**Aim of the exercise**
In the C++20 trim question below, rewrite everything from "Inspired by cute" down to "and returns std::string).", replacing "cppreference" with "the reference site".

**Extract provided**
☆ ☆ ☆ ☆ ☆ ☆ ☆

4

Inspired by cute cppreference example of trim with C++20 I have written the following code(I have changed the return type to void and arg to std::string& since my "problem"(I am inventing problems to learn C++20) does not exist in original code that uses std::string_view arg and returns std::string).

void trim(std::string&  in)
{
    auto view
        = std::views::all(in)
        | std::views::drop_while(isspace)
        | std::views::reverse
        | std::views::drop_while(isspace)
        | std::views::reverse;
        std::string result{view.begin(), view.end()};
        in = std::move(result);
}

Issue here is that this is not inplace, meaning that new string is created. I can write uglier code that does this inplace and I know that traditionally C++ algorithms have no idea that containers exist, but I wonder if C++20 has some tricks that enable me to do the trim in elegant way, but also inplace.

☆ ☆ ☆ ☆ ☆ ☆ ☆

**Given entries**
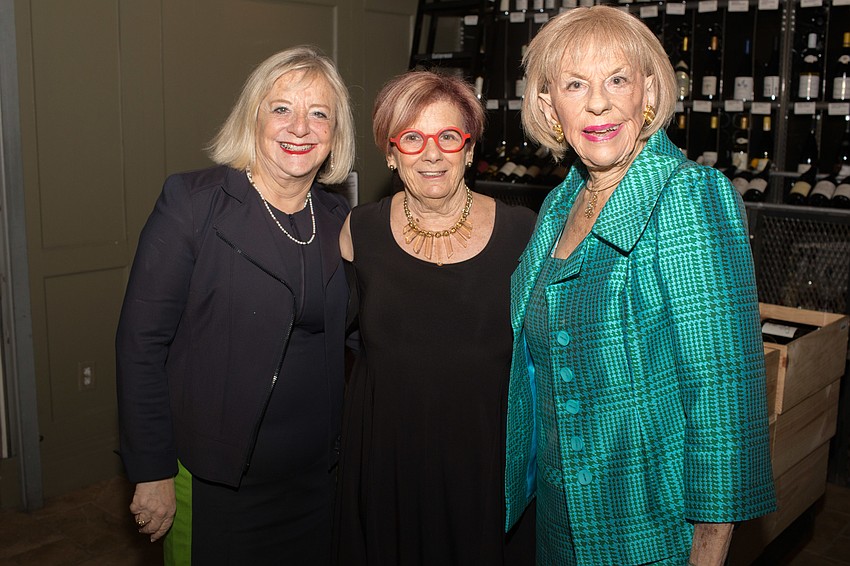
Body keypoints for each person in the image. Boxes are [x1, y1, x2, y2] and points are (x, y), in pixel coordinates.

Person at [504, 7, 776, 565]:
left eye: (617, 79)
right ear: (548, 103)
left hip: (649, 533)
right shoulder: (559, 203)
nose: (597, 102)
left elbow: (724, 398)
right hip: (558, 522)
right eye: (575, 84)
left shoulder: (688, 197)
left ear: (648, 92)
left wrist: (708, 552)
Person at [115, 45, 355, 565]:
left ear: (336, 135)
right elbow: (141, 344)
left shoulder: (340, 220)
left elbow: (366, 331)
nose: (301, 127)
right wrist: (151, 468)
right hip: (217, 480)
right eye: (282, 108)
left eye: (320, 114)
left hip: (317, 479)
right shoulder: (192, 204)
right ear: (253, 118)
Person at [334, 71, 537, 565]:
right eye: (412, 137)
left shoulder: (523, 232)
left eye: (448, 136)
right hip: (390, 458)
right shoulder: (358, 231)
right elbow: (339, 340)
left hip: (487, 458)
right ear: (391, 152)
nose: (431, 153)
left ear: (469, 150)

☆ ☆ ☆ ☆ ☆ ☆ ☆

**Exercise answer**
Inspired by cute the reference site example of trim with C++20 I have written the following code(I have changed the return type to void and arg to std::string& since my "problem"(I am inventing problems to learn C++20) does not exist in original code that uses std::string_view arg and returns std::string).